Adam had no choice but to pick up his hat and depart. He strove to look the baronet in the eye before he left, but Sir Willoughby had already performed the aristocratic trick of dismissing from
his attention anything or anyone he no longer wished to acknowledge. Adam had ceased to exist for him. The young man could only turn and follow Bargate, leaving Sir Willoughby alone with his
ancestors. Enveloped in cigar smoke from head to foot, the baronet remained standing impassively beneath the portraits of long-dead Oughtreds.

CHAPTER TWENTY

A
nd so this man Creech or Sinclair or whatever he chose to call himself was a blackmailer?’
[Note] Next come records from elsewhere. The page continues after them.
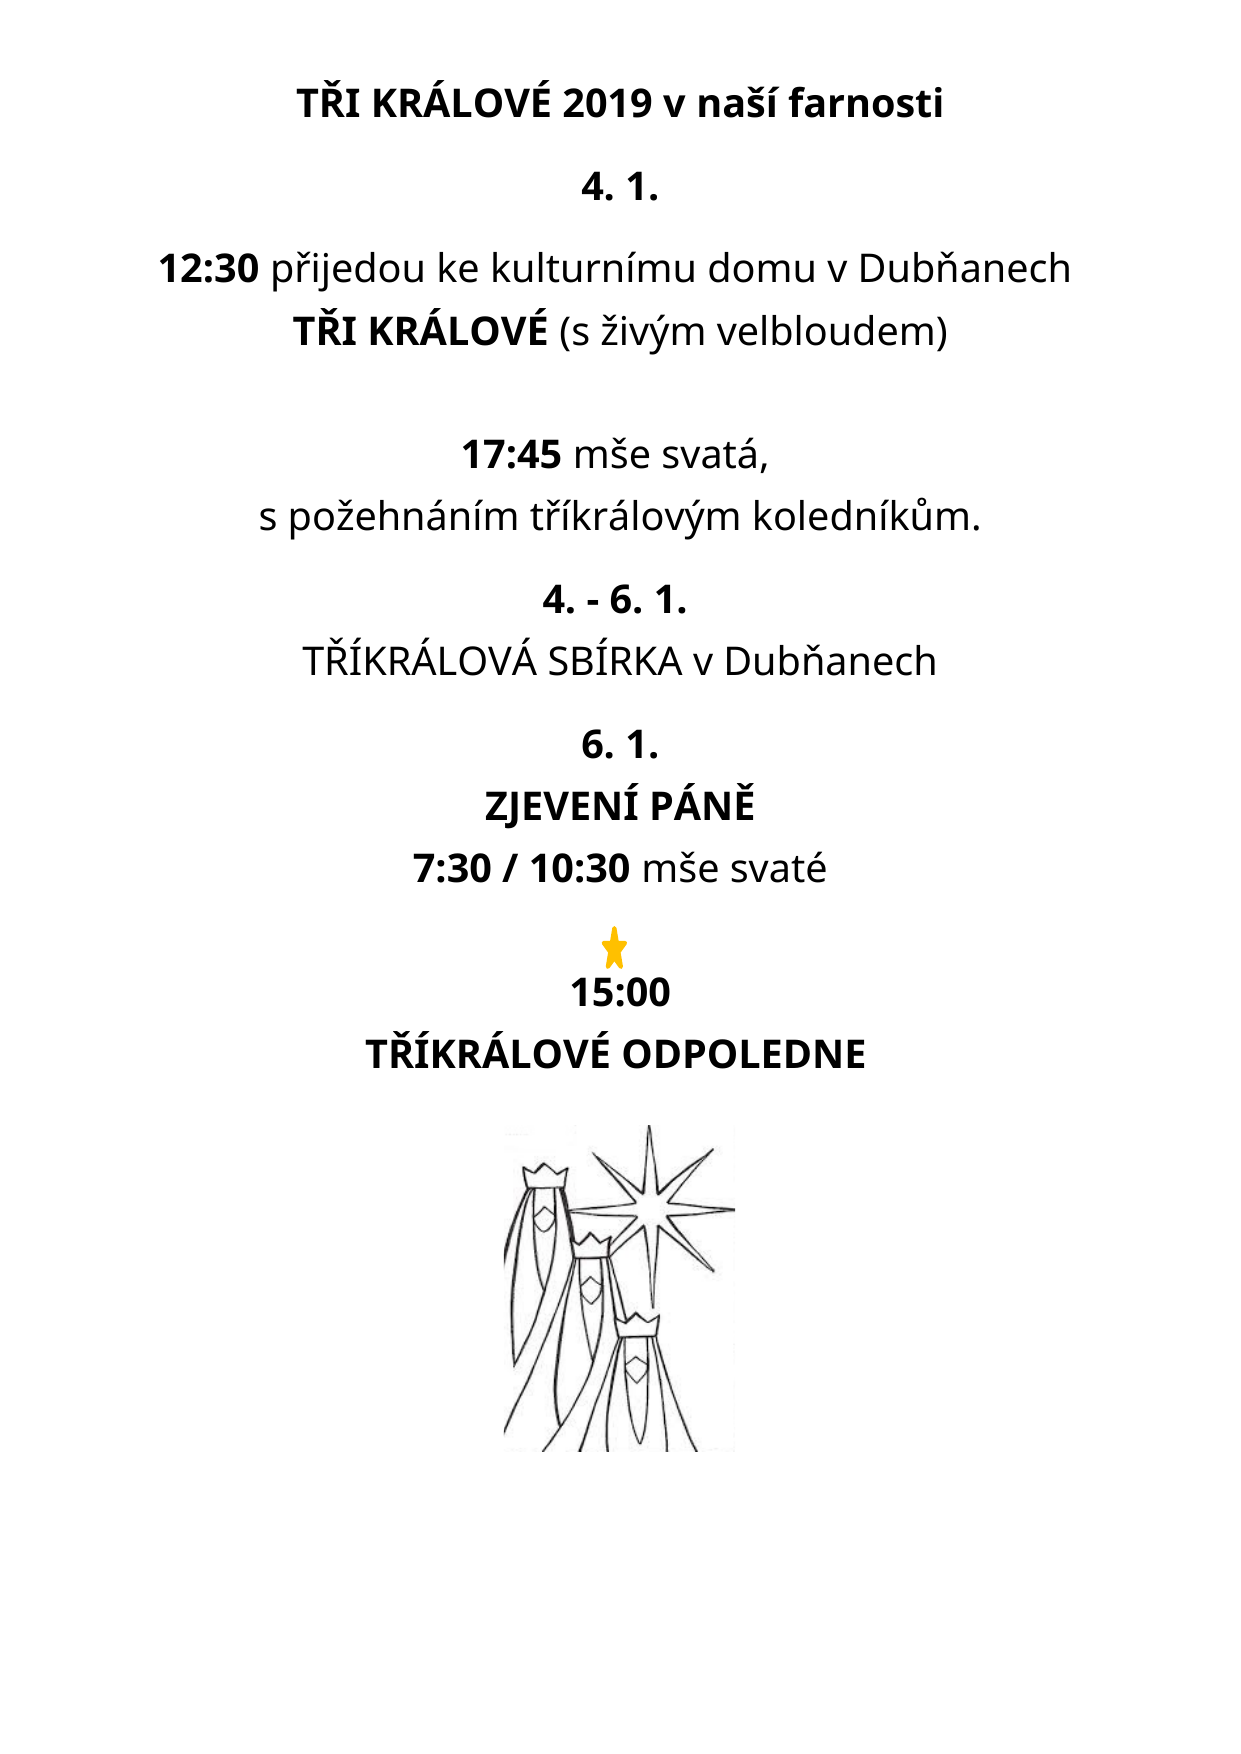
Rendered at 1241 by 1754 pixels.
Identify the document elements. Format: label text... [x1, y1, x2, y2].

picture [503, 1125, 736, 1452]
text 4. 1. [75, 158, 1165, 212]
text TŘI KRÁLOVÉ 2019 v naší farnosti [75, 75, 1165, 129]
text 6. 1. ZJEVENÍ PÁNĚ 7:30 / 10:30 mše svaté 15:00 TŘÍKRÁLOVÉ ODPOLEDNE [75, 716, 1165, 1182]
text 12:30 přijedou ke kulturnímu domu v Dubňanech TŘI KRÁLOVÉ (s živým velbloudem) 17:45 mše svatá, s požehnáním tříkrálovým koledníkům. [75, 241, 1165, 542]
text 4. - 6. 1. TŘÍKRÁLOVÁ SBÍRKA v Dubňanech [75, 571, 1165, 687]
‘It looks very much like it.’

Cosmo Jardine laughed. He and Adam were sitting in the painter’s studio. The rays of the setting sun were drifting through the room’s large windows and falling unforgivingly on
King Pellinore and the Questing Beast
. The young artist was staring intently at his painting. As Adam spoke, he stood and moved towards his easel. He picked up a sheet from the floor and
threw it over the canvas, hiding the image of the Arthurian knight.